"Das Beste und das Albernste von Bach"

Die Einspielung der Goldberg-Variationen begründete den internationalen Ruf von Glenn Gould.
Thomas Bernhard nannte sie "die Schallplatte der Schallplatten", für Musikliebhaber ist sie seit einem halben Jahrhundert Kult: Die Einspielung von Bachs Goldberg-Variationen durch Glenn Gould (1932-1982) aus dem Jahr 1955 zählt zu den erfolgreichsten Klassikaufnahmen überhaupt.

Mit seiner Version von Bachs "Aria mit 30 Veränderungen" stieg der kanadische Pianist zum ersten Popstar der Konzertwelt auf, unterstützt von einer bis dahin für die Branche einmaligen Werbekampagne.

Wendepunkt in der Karriere
Die Produktion, aufgenommen von 6. bis 16. Juni 1955 in den New Yorker Columbia-Studios, gab Goulds Karriere eine spektakuläre Wendung. Zwar war der Pianist Mitte der 50er Jahre in seiner Heimat längst ein gefeierter Künstler. Doch in den USA stand der Durchbruch noch bevor. Goulds Manager Walter Homburger plante das US-Debüt sehr genau.

Mit zwei Nachmittagskonzerten in Washington und New York sollte der Künstler dem großen Publikum im Nachbarland präsentiert werden.

Gould spielte allerdings nur zögernd mit. Für die beiden Nachmittagskonzerte wählte der Pianist ein ambitioniertes Programm mit Werken von Webern, Bach und Alban Berg. Die Zuhörer waren trotzdem begeistert. "Ich kenne keinen Pianisten, der sich mit ihm vergleichen ließe", schrieb der Kritiker der "Washington Post".

"Ich war wie elektrisiert"
Doch wichtiger als Kritik waren für Gould die Produzenten. "Ich war wie elektrisiert", erzählte später David Oppenheim von Columbia Records nach dem New Yorker Konzert, zu dem rund 250 Zuhörer, unter ihnen einige Musikerkollegen, erschienen waren. Einen Tag später unterzeichnete Gould einen Exklusivvertrag mit der Plattenfirma.

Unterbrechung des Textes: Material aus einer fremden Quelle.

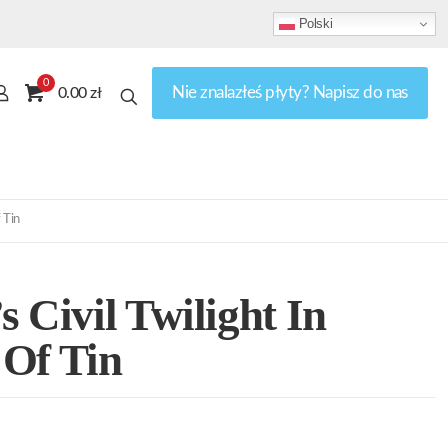
Polski
0
Nie znalazłeś płyty? Napisz do nas
0.00 zł
 Tin
s Civil Twilight In
 Of Tin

Goulds Auftritt, seine ungestüme Art, sein unkonventionelles Spiel entsprachen dem Zeitgeist: Ein "junger Wilder der Musik", der "Marlon Brando des Klaviers" schrieben die Blätter über den jungen Mann, der sich so komisch über die Tasten beugte und am Piano zuweilen murmelte und summte. Columbia wollte mit der ersten Aufnahme mit Gould den Ausnahmemusiker und die Kultfigur zugleich vermarkten.

Doch auch hier blieb sich "Mr. Seltsam" treu: Ausgerechnet mit Bachs als schwer und sperrig geltenden Goldberg-Variationen trat Gould zu seinem Columbia-Debüt an.

Mantel, Haube und Schal
An einem milden Juni-Tag erschien Gould im Studio mit Mantel, Haube, Schal und Handschuhen zur ersten Aufnahmesitzung - dazu jede Menge Handtücher, zwei Flaschen Mineralwasser und fünf kleine Fläschchen mit Pillen gegen allerlei Beschwerden. Doch nicht diese Marotten, sondern Goulds Gurren brachte die Tontechniker aus der Fassung.

"Ich bat ihn, sein Mitsingen so leise wie möglich zu halten, worauf er tags darauf mit einer Gasmaske auf dem Gesicht erschien", erinnert sich Howard Scott in dem Begleitheft zur Jubiläums-CD. Aber es war hoffnungslos: Gould sang weiter - doch "er spielte wie ein Gott".

Gould über Bach
Als das Album Anfang Jänner 1956 erschien, wurde es sofort ein Hit. Mehr als 100.000-mal verkaufte sich die LP bis zu Goulds Tod 1982. Der Pianist selber, der 1981 eine umstrittene Fassung der Variationen mit extrem langsamen Tempi neu aufnahm, blieb sich treu.

Bachs Meisterwerk werde "hochgradig überschätzt", sagte er in einem Interview kurz vor seinem Tod. Vieles davon gehöre zum Besten, was Bach je geschrieben habe, "anderes gehört zum Albernsten". Doch als Ganzes, gab Gould zu Protokoll, "halte ich das Stück für nicht besonders gelungen".